Please give the records below as a JSON list of strings, one string per line, leaving out the blank lines.

*** Opening Input data ***

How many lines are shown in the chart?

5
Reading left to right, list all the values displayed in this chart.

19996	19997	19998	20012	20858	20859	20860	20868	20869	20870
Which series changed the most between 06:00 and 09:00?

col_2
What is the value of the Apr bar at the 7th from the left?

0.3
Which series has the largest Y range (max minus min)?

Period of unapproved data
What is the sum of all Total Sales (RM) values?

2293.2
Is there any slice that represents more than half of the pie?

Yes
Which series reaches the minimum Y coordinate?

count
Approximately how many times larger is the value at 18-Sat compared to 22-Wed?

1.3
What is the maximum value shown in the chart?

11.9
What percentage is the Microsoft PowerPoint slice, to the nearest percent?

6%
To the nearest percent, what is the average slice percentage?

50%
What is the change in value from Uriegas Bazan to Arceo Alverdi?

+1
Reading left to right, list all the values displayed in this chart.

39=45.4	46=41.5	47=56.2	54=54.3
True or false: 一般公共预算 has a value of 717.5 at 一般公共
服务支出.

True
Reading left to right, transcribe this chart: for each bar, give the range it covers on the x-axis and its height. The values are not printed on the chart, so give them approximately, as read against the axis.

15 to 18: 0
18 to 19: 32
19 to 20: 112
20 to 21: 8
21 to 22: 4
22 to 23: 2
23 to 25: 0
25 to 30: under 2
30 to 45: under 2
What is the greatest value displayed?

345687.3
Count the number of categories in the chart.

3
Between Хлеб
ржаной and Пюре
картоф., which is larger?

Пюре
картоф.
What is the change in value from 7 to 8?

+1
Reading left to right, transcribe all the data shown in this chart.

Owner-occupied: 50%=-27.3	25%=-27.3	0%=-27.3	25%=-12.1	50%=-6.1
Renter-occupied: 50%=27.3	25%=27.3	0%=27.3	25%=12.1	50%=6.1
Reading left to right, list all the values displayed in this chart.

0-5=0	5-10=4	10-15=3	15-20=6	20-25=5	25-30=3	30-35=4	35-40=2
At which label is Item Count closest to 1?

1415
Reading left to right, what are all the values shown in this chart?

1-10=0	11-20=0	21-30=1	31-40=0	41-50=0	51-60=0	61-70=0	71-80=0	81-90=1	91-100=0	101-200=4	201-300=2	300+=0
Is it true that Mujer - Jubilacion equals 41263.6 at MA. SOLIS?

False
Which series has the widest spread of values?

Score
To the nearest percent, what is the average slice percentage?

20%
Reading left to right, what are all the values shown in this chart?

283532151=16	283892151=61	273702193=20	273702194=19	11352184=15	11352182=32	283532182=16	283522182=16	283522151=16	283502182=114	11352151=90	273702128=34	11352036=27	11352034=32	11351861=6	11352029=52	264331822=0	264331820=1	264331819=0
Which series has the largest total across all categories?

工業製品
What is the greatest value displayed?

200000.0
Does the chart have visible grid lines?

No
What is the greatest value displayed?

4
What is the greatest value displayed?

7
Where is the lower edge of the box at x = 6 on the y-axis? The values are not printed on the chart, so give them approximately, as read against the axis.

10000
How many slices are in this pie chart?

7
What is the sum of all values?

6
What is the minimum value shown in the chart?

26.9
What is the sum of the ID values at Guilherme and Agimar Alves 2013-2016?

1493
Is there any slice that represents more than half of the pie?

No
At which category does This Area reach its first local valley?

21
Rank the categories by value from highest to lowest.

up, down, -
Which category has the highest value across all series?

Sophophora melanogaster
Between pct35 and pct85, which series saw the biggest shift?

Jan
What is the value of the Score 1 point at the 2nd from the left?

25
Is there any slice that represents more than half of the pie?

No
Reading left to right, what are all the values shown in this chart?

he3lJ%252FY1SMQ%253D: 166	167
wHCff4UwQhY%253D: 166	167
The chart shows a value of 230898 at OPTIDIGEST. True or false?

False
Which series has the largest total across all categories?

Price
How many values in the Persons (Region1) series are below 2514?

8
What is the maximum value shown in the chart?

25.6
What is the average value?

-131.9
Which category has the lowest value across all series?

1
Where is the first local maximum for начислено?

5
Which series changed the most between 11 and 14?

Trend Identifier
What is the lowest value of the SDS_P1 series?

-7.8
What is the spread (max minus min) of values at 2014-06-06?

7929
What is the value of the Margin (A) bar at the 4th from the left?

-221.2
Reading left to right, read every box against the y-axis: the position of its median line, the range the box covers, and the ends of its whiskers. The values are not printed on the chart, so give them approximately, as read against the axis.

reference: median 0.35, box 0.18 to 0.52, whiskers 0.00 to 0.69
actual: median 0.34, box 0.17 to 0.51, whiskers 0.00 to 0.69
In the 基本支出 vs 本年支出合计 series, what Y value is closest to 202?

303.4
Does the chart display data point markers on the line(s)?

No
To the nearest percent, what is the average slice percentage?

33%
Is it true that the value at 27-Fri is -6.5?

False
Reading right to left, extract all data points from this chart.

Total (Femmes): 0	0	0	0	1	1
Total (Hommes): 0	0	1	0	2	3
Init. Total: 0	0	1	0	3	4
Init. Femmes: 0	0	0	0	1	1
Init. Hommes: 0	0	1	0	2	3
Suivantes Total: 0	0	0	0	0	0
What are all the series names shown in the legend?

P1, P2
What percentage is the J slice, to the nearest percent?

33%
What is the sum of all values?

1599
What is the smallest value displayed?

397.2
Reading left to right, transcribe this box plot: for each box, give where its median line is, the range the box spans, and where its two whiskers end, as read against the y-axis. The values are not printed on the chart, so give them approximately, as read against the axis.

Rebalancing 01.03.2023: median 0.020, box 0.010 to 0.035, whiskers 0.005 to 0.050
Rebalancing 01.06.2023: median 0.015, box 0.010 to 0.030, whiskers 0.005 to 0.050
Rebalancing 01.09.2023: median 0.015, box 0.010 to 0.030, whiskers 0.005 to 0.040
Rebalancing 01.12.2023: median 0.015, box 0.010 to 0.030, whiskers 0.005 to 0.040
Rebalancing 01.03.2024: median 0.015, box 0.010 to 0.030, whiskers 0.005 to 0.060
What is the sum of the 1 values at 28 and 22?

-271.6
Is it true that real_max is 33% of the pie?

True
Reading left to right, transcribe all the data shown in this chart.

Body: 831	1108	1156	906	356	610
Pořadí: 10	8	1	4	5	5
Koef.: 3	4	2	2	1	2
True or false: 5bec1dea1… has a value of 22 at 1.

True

*** Closing Input data ***

Written answer
[
  "How many lines are shown in the chart?",
  "5",
  "Reading left to right, list all the values displayed in this chart.",
  "19996\t19997\t19998\t20012\t20858\t20859\t20860\t20868\t20869\t20870",
  "Which series changed the most between 06:00 and 09:00?",
  "col_2",
  "What is the value of the Apr bar at the 7th from the left?",
  "0.3",
  "Which series has the largest Y range (max minus min)?",
  "Period of unapproved data",
  "What is the sum of all Total Sales (RM) values?",
  "2293.2",
  "Is there any slice that represents more than half of the pie?",
  "Yes",
  "Which series reaches the minimum Y coordinate?",
  "count",
  "Approximately how many times larger is the value at 18-Sat compared to 22-Wed?",
  "1.3",
  "What is the maximum value shown in the chart?",
  "11.9",
  "What percentage is the Microsoft PowerPoint slice, to the nearest percent?",
  "6%",
  "To the nearest percent, what is the average slice percentage?",
  "50%",
  "What is the change in value from Uriegas Bazan to Arceo Alverdi?",
  "+1",
  "Reading left to right, list all the values displayed in this chart.",
  "39=45.4\t46=41.5\t47=56.2\t54=54.3",
  "True or false: 一般公共预算 has a value of 717.5 at 一般公共",
  "服务支出.",
  "True",
  "Reading left to right, transcribe this chart: for each bar, give the range it covers on the x-axis and its height. The values are not printed on the chart, so give them approximately, as read against the axis.",
  "15 to 18: 0",
  "18 to 19: 32",
  "19 to 20: 112",
  "20 to 21: 8",
  "21 to 22: 4",
  "22 to 23: 2",
  "23 to 25: 0",
  "25 to 30: under 2",
  "30 to 45: under 2",
  "What is the greatest value displayed?",
  "345687.3",
  "Count the number of categories in the chart.",
  "3",
  "Between Хлеб",
  "ржаной and Пюре",
  "картоф., which is larger?",
  "Пюре",
  "картоф.",
  "What is the change in value from 7 to 8?",
  "+1",
  "Reading left to right, transcribe all the data shown in this chart.",
  "Owner-occupied: 50%=-27.3\t25%=-27.3\t0%=-27.3\t25%=-12.1\t50%=-6.1",
  "Renter-occupied: 50%=27.3\t25%=27.3\t0%=27.3\t25%=12.1\t50%=6.1",
  "Reading left to right, list all the values displayed in this chart.",
  "0-5=0\t5-10=4\t10-15=3\t15-20=6\t20-25=5\t25-30=3\t30-35=4\t35-40=2",
  "At which label is Item Count closest to 1?",
  "1415",
  "Reading left to right, what are all the values shown in this chart?",
  "1-10=0\t11-20=0\t21-30=1\t31-40=0\t41-50=0\t51-60=0\t61-70=0\t71-80=0\t81-90=1\t91-100=0\t101-200=4\t201-300=2\t300+=0",
  "Is it true that Mujer - Jubilacion equals 41263.6 at MA. SOLIS?",
  "False",
  "Which series has the widest spread of values?",
  "Score",
  "To the nearest percent, what is the average slice percentage?",
  "20%",
  "Reading left to right, what are all the values shown in this chart?",
  "283532151=16\t283892151=61\t273702193=20\t273702194=19\t11352184=15\t11352182=32\t283532182=16\t283522182=16\t283522151=16\t283502182=114\t11352151=90\t273702128=34\t11352036=27\t11352034=32\t11351861=6\t11352029=52\t264331822=0\t264331820=1\t264331819=0",
  "Which series has the largest total across all categories?",
  "工業製品",
  "What is the greatest value displayed?",
  "200000.0",
  "Does the chart have visible grid lines?",
  "No",
  "What is the greatest value displayed?",
  "4",
  "What is the greatest value displayed?",
  "7",
  "Where is the lower edge of the box at x = 6 on the y-axis? The values are not printed on the chart, so give them approximately, as read against the axis.",
  "10000",
  "How many slices are in this pie chart?",
  "7",
  "What is the sum of all values?",
  "6",
  "What is the minimum value shown in the chart?",
  "26.9",
  "What is the sum of the ID values at Guilherme and Agimar Alves 2013-2016?",
  "1493",
  "Is there any slice that represents more than half of the pie?",
  "No",
  "At which category does This Area reach its first local valley?",
  "21",
  "Rank the categories by value from highest to lowest.",
  "up, down, -",
  "Which category has the highest value across all series?",
  "Sophophora melanogaster",
  "Between pct35 and pct85, which series saw the biggest shift?",
  "Jan",
  "What is the value of the Score 1 point at the 2nd from the left?",
  "25",
  "Is there any slice that represents more than half of the pie?",
  "No",
  "Reading left to right, what are all the values shown in this chart?",
  "he3lJ%252FY1SMQ%253D: 166\t167",
  "wHCff4UwQhY%253D: 166\t167",
  "The chart shows a value of 230898 at OPTIDIGEST. True or false?",
  "False",
  "Which series has the largest total across all categories?",
  "Price",
  "How many values in the Persons (Region1) series are below 2514?",
  "8",
  "What is the maximum value shown in the chart?",
  "25.6",
  "What is the average value?",
  "-131.9",
  "Which category has the lowest value across all series?",
  "1",
  "Where is the first local maximum for начислено?",
  "5",
  "Which series changed the most between 11 and 14?",
  "Trend Identifier",
  "What is the lowest value of the SDS_P1 series?",
  "-7.8",
  "What is the spread (max minus min) of values at 2014-06-06?",
  "7929",
  "What is the value of the Margin (A) bar at the 4th from the left?",
  "-221.2",
  "Reading left to right, read every box against the y-axis: the position of its median line, the range the box covers, and the ends of its whiskers. The values are not printed on the chart, so give them approximately, as read against the axis.",
  "reference: median 0.35, box 0.18 to 0.52, whiskers 0.00 to 0.69",
  "actual: median 0.34, box 0.17 to 0.51, whiskers 0.00 to 0.69",
  "In the 基本支出 vs 本年支出合计 series, what Y value is closest to 202?",
  "303.4",
  "Does the chart display data point markers on the line(s)?",
  "No",
  "To the nearest percent, what is the average slice percentage?",
  "33%",
  "Is it true that the value at 27-Fri is -6.5?",
  "False",
  "Reading right to left, extract all data points from this chart.",
  "Total (Femmes): 0\t0\t0\t0\t1\t1",
  "Total (Hommes): 0\t0\t1\t0\t2\t3",
  "Init. Total: 0\t0\t1\t0\t3\t4",
  "Init. Femmes: 0\t0\t0\t0\t1\t1",
  "Init. Hommes: 0\t0\t1\t0\t2\t3",
  "Suivantes Total: 0\t0\t0\t0\t0\t0",
  "What are all the series names shown in the legend?",
  "P1, P2",
  "What percentage is the J slice, to the nearest percent?",
  "33%",
  "What is the sum of all values?",
  "1599",
  "What is the smallest value displayed?",
  "397.2",
  "Reading left to right, transcribe this box plot: for each box, give where its median line is, the range the box spans, and where its two whiskers end, as read against the y-axis. The values are not printed on the chart, so give them approximately, as read against the axis.",
  "Rebalancing 01.03.2023: median 0.020, box 0.010 to 0.035, whiskers 0.005 to 0.050",
  "Rebalancing 01.06.2023: median 0.015, box 0.010 to 0.030, whiskers 0.005 to 0.050",
  "Rebalancing 01.09.2023: median 0.015, box 0.010 to 0.030, whiskers 0.005 to 0.040",
  "Rebalancing 01.12.2023: median 0.015, box 0.010 to 0.030, whiskers 0.005 to 0.040",
  "Rebalancing 01.03.2024: median 0.015, box 0.010 to 0.030, whiskers 0.005 to 0.060",
  "What is the sum of the 1 values at 28 and 22?",
  "-271.6",
  "Is it true that real_max is 33% of the pie?",
  "True",
  "Reading left to right, transcribe all the data shown in this chart.",
  "Body: 831\t1108\t1156\t906\t356\t610",
  "Pořadí: 10\t8\t1\t4\t5\t5",
  "Koef.: 3\t4\t2\t2\t1\t2",
  "True or false: 5bec1dea1… has a value of 22 at 1.",
  "True"
]